Frequently Asked Questions
What is the ReAct pattern in the context of this agent loop?
The ReAct pattern (Reason + Act) structures agent behavior as an alternating sequence of internal reasoning and external tool usage. In this implementation, the LLM generates a thought turn explaining its strategy, followed by an action turn containing a tool call. After observing the tool's output, the loop feeds that observation back to the LLM as context for the next reasoning step, creating a closed feedback cycle that continues until the problem is solved.
How does the implementation prevent infinite execution?
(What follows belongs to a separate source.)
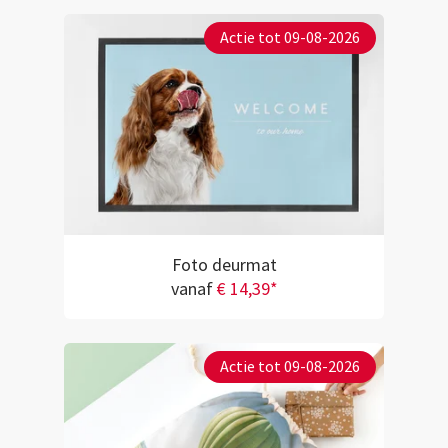
Actie tot 09-08-2026
Foto deurmat
vanaf
€ 14,39*
Actie tot 09-08-2026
The AgentLoop class enforces a turn budget through its max_turns parameter. Each iteration of the run method increments a counter; if the LLM fails to emit a finish turn before reaching this limit, the loop terminates with a "budget exhausted" status rather than running indefinitely. This safety mechanism is essential for production deployments where unbounded loops could consume excessive tokens or compute resources.
Can I replace the ToyLLM with a production LLM API?
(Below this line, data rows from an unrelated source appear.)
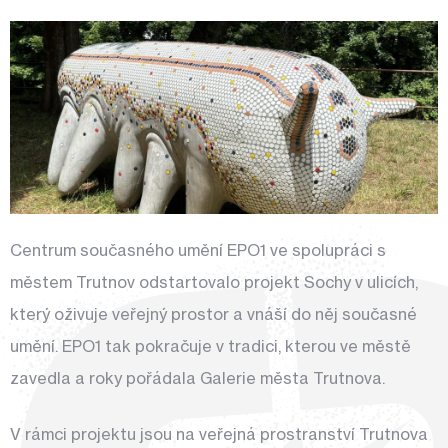
Centrum současného umění EPO1 ve spolupráci s
městem Trutnov odstartovalo projekt Sochy v ulicích,
který oživuje veřejný prostor a vnáší do něj současné
umění. EPO1 tak pokračuje v tradici, kterou ve městě
zavedla a roky pořádala Galerie města Trutnova.
V rámci projektu jsou na veřejná prostranství Trutnova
Yes. The ToyLLM class implements a simple respond(history) interface that returns a dictionary conforming to a specific contract: either {"kind": "finish", "answer": ...} or a structure containing thought and action keys. Any production client—whether for Anthropic, OpenAI, or local inference—can replace ToyLLM by implementing this same interface, allowing the AgentLoop control flow to remain completely unchanged when scaling from educational demos to production systems.
Where are the tool definitions stored and how are they executed?
Tools are registered in the ToolRegistry class, which maintains a mapping from string names to Python callables. When the LLM outputs an action (e.g., calculator), the AgentLoop constructs a ToolCall object and passes it to ToolRegistry.dispatch, which looks up the function, executes it with the provided arguments, and returns the result as an observation string. This dispatch mechanism isolates tool execution logic from the agent's control flow, enabling safe sandboxing and error handling.